Descember 9th 1881… “So, honoured sir, shall pilgrim chronicler in coming age record the emotions of his soul, temple of love, throbbing beneath his emerald belt, as with tear-dimmed eye he beheld the place of Whithorn where fulfilled his first ministry, honoured sir, thy servant’s dust. That is to say, it has been settled to-day that I go to Greenock, probably end of January. The Greenock folk have kindly agreed to let me visit this place, if I wish, for the sake of the school and the coffee-house, etc.”
(Despite being urged to minister in Africa, America, and Australia, Struthers was to remain in Greenock for thr rest of his life. He oversaw the building of a new church there to his specifications – The Struthers Memorial Church. In 1887, he began the publication of a Sunday-School magazine, ‘The Morning Watch’, with illustrations by Annie MacDonald. That working relationship flourished to the extent they married in 1907. He continued to visit Whithorn until he died and one extract from a letter while giving a sermon in Stranraer might show his lasting concern for the poor.)
September 27th 1887… “I preached in Stranraer, forenoon and afternoon. I had dinner and walked to Meoul school-house, and preached there. This is the third time I have preached in the school-house, and I have given two lectures. There is no church within four miles. Then I walked back. The people had two vehicles at church, but I think it wrong to drive if I can walk. I heard a Greenock man say last week when speaking about a string of cabs at a church door, ‘It ‘s fine to see the lapsed masses waiting outside to drive the saved people home’.

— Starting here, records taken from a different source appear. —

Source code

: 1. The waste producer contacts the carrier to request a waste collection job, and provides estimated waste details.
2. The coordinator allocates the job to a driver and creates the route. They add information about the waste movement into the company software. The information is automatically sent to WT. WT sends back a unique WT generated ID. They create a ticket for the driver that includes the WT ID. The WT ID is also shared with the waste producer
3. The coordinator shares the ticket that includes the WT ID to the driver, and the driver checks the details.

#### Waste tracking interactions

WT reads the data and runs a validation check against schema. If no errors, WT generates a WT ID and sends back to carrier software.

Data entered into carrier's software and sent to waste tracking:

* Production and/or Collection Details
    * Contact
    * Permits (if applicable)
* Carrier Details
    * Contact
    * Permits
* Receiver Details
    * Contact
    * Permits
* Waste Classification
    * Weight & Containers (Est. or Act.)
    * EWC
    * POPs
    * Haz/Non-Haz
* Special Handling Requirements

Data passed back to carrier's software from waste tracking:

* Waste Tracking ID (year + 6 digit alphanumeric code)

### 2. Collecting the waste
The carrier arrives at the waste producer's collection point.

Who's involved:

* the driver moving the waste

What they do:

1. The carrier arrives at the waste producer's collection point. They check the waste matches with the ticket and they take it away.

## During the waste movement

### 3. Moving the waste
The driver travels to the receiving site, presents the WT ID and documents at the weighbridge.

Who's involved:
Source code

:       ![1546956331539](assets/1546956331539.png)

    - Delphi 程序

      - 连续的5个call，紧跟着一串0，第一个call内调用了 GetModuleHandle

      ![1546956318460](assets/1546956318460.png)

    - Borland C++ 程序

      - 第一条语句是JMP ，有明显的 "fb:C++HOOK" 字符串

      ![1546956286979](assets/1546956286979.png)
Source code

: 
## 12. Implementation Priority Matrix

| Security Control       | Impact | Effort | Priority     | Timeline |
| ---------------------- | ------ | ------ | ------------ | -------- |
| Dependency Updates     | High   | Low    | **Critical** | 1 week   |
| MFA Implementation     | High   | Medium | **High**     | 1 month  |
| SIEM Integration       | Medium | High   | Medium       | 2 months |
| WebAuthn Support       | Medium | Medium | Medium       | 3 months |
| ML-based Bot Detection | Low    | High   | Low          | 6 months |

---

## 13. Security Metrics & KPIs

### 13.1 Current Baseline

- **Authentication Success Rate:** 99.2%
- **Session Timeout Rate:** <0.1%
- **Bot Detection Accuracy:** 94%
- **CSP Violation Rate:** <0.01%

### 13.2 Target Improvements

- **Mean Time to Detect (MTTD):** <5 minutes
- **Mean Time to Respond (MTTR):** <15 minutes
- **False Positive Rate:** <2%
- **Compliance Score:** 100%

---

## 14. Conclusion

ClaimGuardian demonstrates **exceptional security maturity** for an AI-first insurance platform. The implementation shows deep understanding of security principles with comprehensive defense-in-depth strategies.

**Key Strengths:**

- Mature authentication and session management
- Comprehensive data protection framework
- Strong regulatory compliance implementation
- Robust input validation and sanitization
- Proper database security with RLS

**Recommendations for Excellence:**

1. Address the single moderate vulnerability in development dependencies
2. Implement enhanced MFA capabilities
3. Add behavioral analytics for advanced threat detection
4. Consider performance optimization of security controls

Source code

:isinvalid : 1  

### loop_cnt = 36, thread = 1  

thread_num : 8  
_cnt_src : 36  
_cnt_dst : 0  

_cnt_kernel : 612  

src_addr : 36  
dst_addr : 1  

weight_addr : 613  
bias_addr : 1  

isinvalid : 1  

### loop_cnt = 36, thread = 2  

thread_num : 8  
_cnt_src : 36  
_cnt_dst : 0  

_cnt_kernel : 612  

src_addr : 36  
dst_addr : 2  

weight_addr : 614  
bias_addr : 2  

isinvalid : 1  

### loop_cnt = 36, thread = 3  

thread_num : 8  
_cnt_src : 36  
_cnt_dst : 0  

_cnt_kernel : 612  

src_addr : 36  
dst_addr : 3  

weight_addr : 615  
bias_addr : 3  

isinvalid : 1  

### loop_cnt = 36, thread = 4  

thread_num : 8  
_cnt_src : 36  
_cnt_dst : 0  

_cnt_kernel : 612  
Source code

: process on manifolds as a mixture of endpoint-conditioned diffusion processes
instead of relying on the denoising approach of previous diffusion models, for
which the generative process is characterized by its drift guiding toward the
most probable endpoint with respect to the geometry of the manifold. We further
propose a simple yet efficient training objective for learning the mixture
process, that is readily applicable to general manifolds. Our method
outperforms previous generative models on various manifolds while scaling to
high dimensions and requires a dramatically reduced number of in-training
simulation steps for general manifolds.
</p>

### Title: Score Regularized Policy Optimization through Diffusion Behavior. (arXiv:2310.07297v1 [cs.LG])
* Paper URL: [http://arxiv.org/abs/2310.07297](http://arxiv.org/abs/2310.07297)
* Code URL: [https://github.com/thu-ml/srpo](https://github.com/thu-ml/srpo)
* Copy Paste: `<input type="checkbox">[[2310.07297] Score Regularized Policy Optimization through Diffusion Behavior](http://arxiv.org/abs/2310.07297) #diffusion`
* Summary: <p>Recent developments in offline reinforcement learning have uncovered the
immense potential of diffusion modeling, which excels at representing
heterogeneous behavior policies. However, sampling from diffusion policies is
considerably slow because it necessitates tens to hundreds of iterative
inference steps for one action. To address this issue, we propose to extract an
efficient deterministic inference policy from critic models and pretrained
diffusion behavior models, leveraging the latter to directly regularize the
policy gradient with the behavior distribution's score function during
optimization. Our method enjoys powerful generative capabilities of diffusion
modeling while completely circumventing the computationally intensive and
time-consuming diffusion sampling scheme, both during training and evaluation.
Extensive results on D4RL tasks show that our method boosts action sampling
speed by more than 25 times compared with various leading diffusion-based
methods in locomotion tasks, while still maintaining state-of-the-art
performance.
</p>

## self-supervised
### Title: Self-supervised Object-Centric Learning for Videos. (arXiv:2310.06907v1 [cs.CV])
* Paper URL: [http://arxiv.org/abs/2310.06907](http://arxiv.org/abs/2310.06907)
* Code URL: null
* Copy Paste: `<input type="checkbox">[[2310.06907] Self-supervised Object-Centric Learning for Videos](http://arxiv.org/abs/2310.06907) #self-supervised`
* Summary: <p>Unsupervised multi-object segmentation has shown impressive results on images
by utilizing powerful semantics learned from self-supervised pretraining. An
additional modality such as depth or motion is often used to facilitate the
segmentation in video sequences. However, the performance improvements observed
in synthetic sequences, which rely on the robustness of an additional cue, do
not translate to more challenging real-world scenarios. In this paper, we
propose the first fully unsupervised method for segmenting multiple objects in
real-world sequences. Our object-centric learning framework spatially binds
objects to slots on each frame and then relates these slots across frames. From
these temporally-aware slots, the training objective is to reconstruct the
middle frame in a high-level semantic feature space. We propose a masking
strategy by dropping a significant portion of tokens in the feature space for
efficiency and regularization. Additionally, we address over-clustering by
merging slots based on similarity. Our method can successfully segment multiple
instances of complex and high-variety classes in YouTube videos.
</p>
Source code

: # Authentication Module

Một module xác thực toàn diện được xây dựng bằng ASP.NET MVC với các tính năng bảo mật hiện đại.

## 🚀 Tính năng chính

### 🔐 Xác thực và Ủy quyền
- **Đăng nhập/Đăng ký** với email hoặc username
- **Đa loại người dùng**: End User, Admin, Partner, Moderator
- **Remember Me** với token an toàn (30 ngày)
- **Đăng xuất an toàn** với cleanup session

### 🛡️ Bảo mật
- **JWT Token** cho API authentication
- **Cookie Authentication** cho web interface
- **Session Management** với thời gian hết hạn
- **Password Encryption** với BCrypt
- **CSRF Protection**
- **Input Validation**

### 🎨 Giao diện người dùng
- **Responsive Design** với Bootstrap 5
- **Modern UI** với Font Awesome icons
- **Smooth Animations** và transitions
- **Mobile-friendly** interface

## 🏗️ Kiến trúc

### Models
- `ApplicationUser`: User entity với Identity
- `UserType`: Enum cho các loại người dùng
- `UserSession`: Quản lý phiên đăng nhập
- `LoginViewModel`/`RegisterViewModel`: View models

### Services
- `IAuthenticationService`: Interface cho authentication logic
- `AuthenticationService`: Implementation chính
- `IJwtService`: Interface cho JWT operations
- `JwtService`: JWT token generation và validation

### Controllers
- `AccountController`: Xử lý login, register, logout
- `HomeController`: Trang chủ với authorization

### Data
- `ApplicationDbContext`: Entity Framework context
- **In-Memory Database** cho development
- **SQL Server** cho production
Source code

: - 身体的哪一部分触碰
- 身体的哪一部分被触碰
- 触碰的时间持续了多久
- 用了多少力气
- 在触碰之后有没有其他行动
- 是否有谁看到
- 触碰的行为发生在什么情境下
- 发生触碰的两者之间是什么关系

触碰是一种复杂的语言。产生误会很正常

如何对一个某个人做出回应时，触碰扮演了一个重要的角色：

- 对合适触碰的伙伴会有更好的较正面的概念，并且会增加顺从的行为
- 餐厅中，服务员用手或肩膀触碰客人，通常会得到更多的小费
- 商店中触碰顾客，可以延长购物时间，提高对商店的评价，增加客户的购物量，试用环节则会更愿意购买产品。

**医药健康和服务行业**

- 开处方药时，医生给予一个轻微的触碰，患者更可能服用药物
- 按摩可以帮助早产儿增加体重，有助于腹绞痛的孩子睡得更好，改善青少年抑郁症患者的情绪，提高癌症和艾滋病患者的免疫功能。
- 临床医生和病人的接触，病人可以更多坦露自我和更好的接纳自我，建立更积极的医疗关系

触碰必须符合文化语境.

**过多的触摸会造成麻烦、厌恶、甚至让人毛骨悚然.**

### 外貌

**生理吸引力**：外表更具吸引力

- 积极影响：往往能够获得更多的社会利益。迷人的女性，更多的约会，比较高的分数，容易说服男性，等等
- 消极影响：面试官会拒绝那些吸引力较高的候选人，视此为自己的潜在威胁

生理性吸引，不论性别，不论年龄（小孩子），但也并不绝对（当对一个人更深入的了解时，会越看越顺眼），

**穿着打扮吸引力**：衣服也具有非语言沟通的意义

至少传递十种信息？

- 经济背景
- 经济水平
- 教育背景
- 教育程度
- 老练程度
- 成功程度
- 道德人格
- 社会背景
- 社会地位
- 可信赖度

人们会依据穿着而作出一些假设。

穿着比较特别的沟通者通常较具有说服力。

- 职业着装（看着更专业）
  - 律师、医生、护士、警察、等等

In Stranraer it seems that a great many bankers (‘ bankiers,’ they call them here) were in church yesterday afternoon. One of them, an old Whithorn friend, told me he was greatly delighted, said he felt the tears in his eyes, and it was a long time since he felt that way! It cheered me a little — did the man’s tears. One man I called on works at digging drains — and here is the rate of pay. The man starts at six in the morning, and walks four miles, and gets 6d. a rood (20 feet) ; the drain had to be 3 feet 2 inches deep, and he does two roods a day. Total wages 6s. a week. He walks forty-eight miles, and has to keep his tools in repair. It ‘s Lord Galloway’s ground, and labour is scarce, and men plenty. Isn’t that a hard life?”